Every Wednesday this semester, roughly 20 students walked into McCosh 50 for one of Princeton’s 15 undergraduate classes taught in person. But this class was unique for another reason; although the students are together, no professor awaits them inside.
Professor David Miller has taught EGR 219: Business Ethics — Succeeding without Selling Your Soul through the Keller Center for over five years. Popular among upperclass students preparing to enter the workforce, the class provides frameworks for evaluating ethical decisions that arise in the business world.
However, the class looked very different this year, as some students gathered in person on campus while Miller taught remotely. As the semester comes to a close and the student body anxiously awaits a decision on the learning format for the coming year, EGR 219 provides an example of finding a creative middle ground.
Miller’s class on business ethics is a continuation of the work he started while getting an M.Div. and a Ph.D. at Princeton Theological Seminary. There, he was guided by the question “how do you compete well and stay grounded in your values and not compromise yourself?”
Miller takes advantage of his connections from 16 years in the business world to provide new perspectives for his students. In just the past couple of years, he has invited such guests as the CEO of Tyson, the founder of the Vanguard investment fund, and the whistleblower at Enron.

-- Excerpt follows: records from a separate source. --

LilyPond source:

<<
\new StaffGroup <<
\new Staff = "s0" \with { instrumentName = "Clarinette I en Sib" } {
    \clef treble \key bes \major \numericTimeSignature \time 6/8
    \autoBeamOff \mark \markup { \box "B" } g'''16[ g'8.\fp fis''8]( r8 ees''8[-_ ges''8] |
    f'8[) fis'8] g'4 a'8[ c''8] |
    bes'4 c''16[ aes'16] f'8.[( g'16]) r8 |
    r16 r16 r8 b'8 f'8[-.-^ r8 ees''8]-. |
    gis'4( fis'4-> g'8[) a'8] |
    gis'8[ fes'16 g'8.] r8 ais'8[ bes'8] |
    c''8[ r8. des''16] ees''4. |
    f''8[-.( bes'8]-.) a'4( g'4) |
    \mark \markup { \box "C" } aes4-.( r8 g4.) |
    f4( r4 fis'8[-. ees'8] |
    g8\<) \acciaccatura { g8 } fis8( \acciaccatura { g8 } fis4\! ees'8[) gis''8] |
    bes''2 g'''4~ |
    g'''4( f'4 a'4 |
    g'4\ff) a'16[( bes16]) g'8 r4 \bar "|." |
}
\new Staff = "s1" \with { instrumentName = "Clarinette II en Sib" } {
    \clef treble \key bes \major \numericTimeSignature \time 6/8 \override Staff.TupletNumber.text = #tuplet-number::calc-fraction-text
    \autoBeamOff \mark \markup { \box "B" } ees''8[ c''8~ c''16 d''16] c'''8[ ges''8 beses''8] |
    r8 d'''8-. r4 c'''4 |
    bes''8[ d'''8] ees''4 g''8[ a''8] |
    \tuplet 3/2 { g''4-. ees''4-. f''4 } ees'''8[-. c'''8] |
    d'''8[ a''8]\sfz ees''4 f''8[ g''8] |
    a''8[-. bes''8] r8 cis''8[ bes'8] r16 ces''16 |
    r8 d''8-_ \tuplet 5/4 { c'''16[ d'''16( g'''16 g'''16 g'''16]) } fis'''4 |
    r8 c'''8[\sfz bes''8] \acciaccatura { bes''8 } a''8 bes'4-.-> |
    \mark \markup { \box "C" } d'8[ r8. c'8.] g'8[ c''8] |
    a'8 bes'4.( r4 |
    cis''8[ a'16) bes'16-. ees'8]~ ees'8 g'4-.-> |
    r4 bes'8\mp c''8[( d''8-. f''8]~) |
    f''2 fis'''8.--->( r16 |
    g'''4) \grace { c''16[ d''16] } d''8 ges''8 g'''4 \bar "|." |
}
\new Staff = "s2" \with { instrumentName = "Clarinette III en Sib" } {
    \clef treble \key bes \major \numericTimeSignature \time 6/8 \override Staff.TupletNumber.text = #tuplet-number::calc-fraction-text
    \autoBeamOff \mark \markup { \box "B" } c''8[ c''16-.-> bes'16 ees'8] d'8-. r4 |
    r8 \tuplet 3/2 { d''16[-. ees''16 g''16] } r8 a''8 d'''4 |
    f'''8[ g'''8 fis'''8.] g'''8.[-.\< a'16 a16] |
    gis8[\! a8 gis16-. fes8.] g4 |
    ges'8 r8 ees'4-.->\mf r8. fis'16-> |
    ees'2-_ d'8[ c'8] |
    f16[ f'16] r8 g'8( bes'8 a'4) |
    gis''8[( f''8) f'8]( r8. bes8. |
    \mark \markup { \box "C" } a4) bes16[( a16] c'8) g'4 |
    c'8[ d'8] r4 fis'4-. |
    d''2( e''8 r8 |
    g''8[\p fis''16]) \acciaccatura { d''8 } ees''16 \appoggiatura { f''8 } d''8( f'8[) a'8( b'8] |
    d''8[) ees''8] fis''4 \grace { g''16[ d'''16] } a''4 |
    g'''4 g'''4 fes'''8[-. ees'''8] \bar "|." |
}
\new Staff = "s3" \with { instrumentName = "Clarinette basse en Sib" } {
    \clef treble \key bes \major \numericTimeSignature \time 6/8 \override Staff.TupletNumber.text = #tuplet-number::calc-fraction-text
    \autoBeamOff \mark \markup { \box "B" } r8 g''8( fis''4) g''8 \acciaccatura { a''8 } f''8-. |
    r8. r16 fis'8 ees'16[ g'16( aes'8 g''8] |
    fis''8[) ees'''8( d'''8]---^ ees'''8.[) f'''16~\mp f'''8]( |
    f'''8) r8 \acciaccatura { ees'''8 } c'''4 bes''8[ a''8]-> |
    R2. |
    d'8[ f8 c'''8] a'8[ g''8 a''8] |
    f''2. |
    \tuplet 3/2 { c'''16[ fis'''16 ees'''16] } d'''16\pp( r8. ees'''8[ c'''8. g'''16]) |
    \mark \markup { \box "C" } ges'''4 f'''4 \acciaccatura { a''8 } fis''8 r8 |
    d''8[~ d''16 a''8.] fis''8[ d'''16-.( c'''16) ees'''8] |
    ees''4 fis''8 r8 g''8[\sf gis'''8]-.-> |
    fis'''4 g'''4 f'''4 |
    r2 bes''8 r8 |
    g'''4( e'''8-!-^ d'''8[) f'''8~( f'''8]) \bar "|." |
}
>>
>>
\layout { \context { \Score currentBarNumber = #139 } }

After cancelling the class in the fall, Miller was originally resistant to the idea of teaching the class during the pandemic at all.
“[It] has this huge personal practitioner component … I couldn't get my mind on how I could do that in a two-dimensional screen with little boxes,” he said.
But in November, when the administration offered the faculty the option of the hybrid model, Miller wanted to give seniors one last chance to take the class and decided to put in the work to offer the class in this format.
“The pandemic’s going longer than we all thought, you know, it's not a one- or two-semester problem,” he explained. “For all we know, it could be a five- or six-semester problem or a challenge to pedagogy and everything.”
With a dictated maximum class size of 42 people, the limits to in-person learning quickly became clear — Miller’s class usually enrolls 150 students. Rather than meeting, as per usual, in one of the mid-sized lecture halls on campus, Miller’s class meets in McCosh 50, which normally accommodates 445 students.
Although Miller was originally going to teach the class in-person, personal circumstances kept him in Florida during the semester, adding another wrinkle to his efforts.
Teaching remotely poses additional challenges to Miller because of his enthusiastic, interactive teaching style and his pedagogy of mixing theory with practice.
“As I walk around the classroom, I call on students whether they've raised their hand or not … to engage in a conversation and help practice thinking on our feet and practice ethical discourse,” Miller explained.
Miller has run into complications with translating his participation-heavy class to a hybrid format. During the first class, Miller worried that students in McCosh 50 were left out because these students could not participate in discussions conducted on Zoom.
To solve this issue, Miller and his preceptor suggested that every student, even those present in the classroom, log in to Zoom. Since about half of the class does not meet in person, this practice allows for each student to participate equally. So what’s the point, one may ask?
Amy Abdalla ’21, at least, has an answer. Although some students have stopped coming to McCosh 50 simply to log in to Zoom, Abdalla said she continued to go. “Little peaks of community ... can still happen,” she said.
Such “moments of community” occur in even the most mundane of circumstances. Abdalla remembers that the students in McCosh 50 collaborated to help the preceptor figure out an issue with Zoom during the third class this semester.
This technical issue was one of many. Miller specifically cited the Office of Information Technology, the McGraw Center, and the administration for their help in setting up the class.
But Abdalla still thinks more could be done. “I think that there has not been enough support on the technical side from the University for the hybrid model to run as efficiently as it could,” she said. She felt time was lost getting all the people involved in the class in disparate locations on the same page.
Miller acknowledged these difficulties. “We've had to, frankly, learn on the fly,” he said, speaking of his lead preceptor and himself.
It’s far from perfect, but students agree that this special class is worth the extra effort.
Miller schedules one-on-one meetings with each student every semester to ensure that he gets to know everyone well, this semester being no exception. He also keeps in steady touch with students from every year since he has been teaching.
Having taken the class in her junior year, Tiffany Chen ’20 expressed that it was unlike any other in her course of study.
"I think that a lot of classes at Princeton are not very practical ... but Business Ethics was one of the most applicable classes, and I could see very clearly how it would affect my decision-making when I went out to work in the corporate world,” said Chen.
Alumna of the class Devon Naftzger ’16 said that the class instilled in her the idea that everyone must bring their whole self — including morality and ethics — to work every day.
“When I got to Morgan Stanley, Dr. Miller's class really helped empower me to speak up,” Naftzger said. “It gave me the courage that I think I needed going into an investment banking career where I was the lowest rung on the totem pole,” she said.
This year presents difficulties for students and professors alike, but Miller and his class rose to the challenge.
“Gee, if we're part of the Keller Center and we're all about innovation, I might as well innovate," said Miller.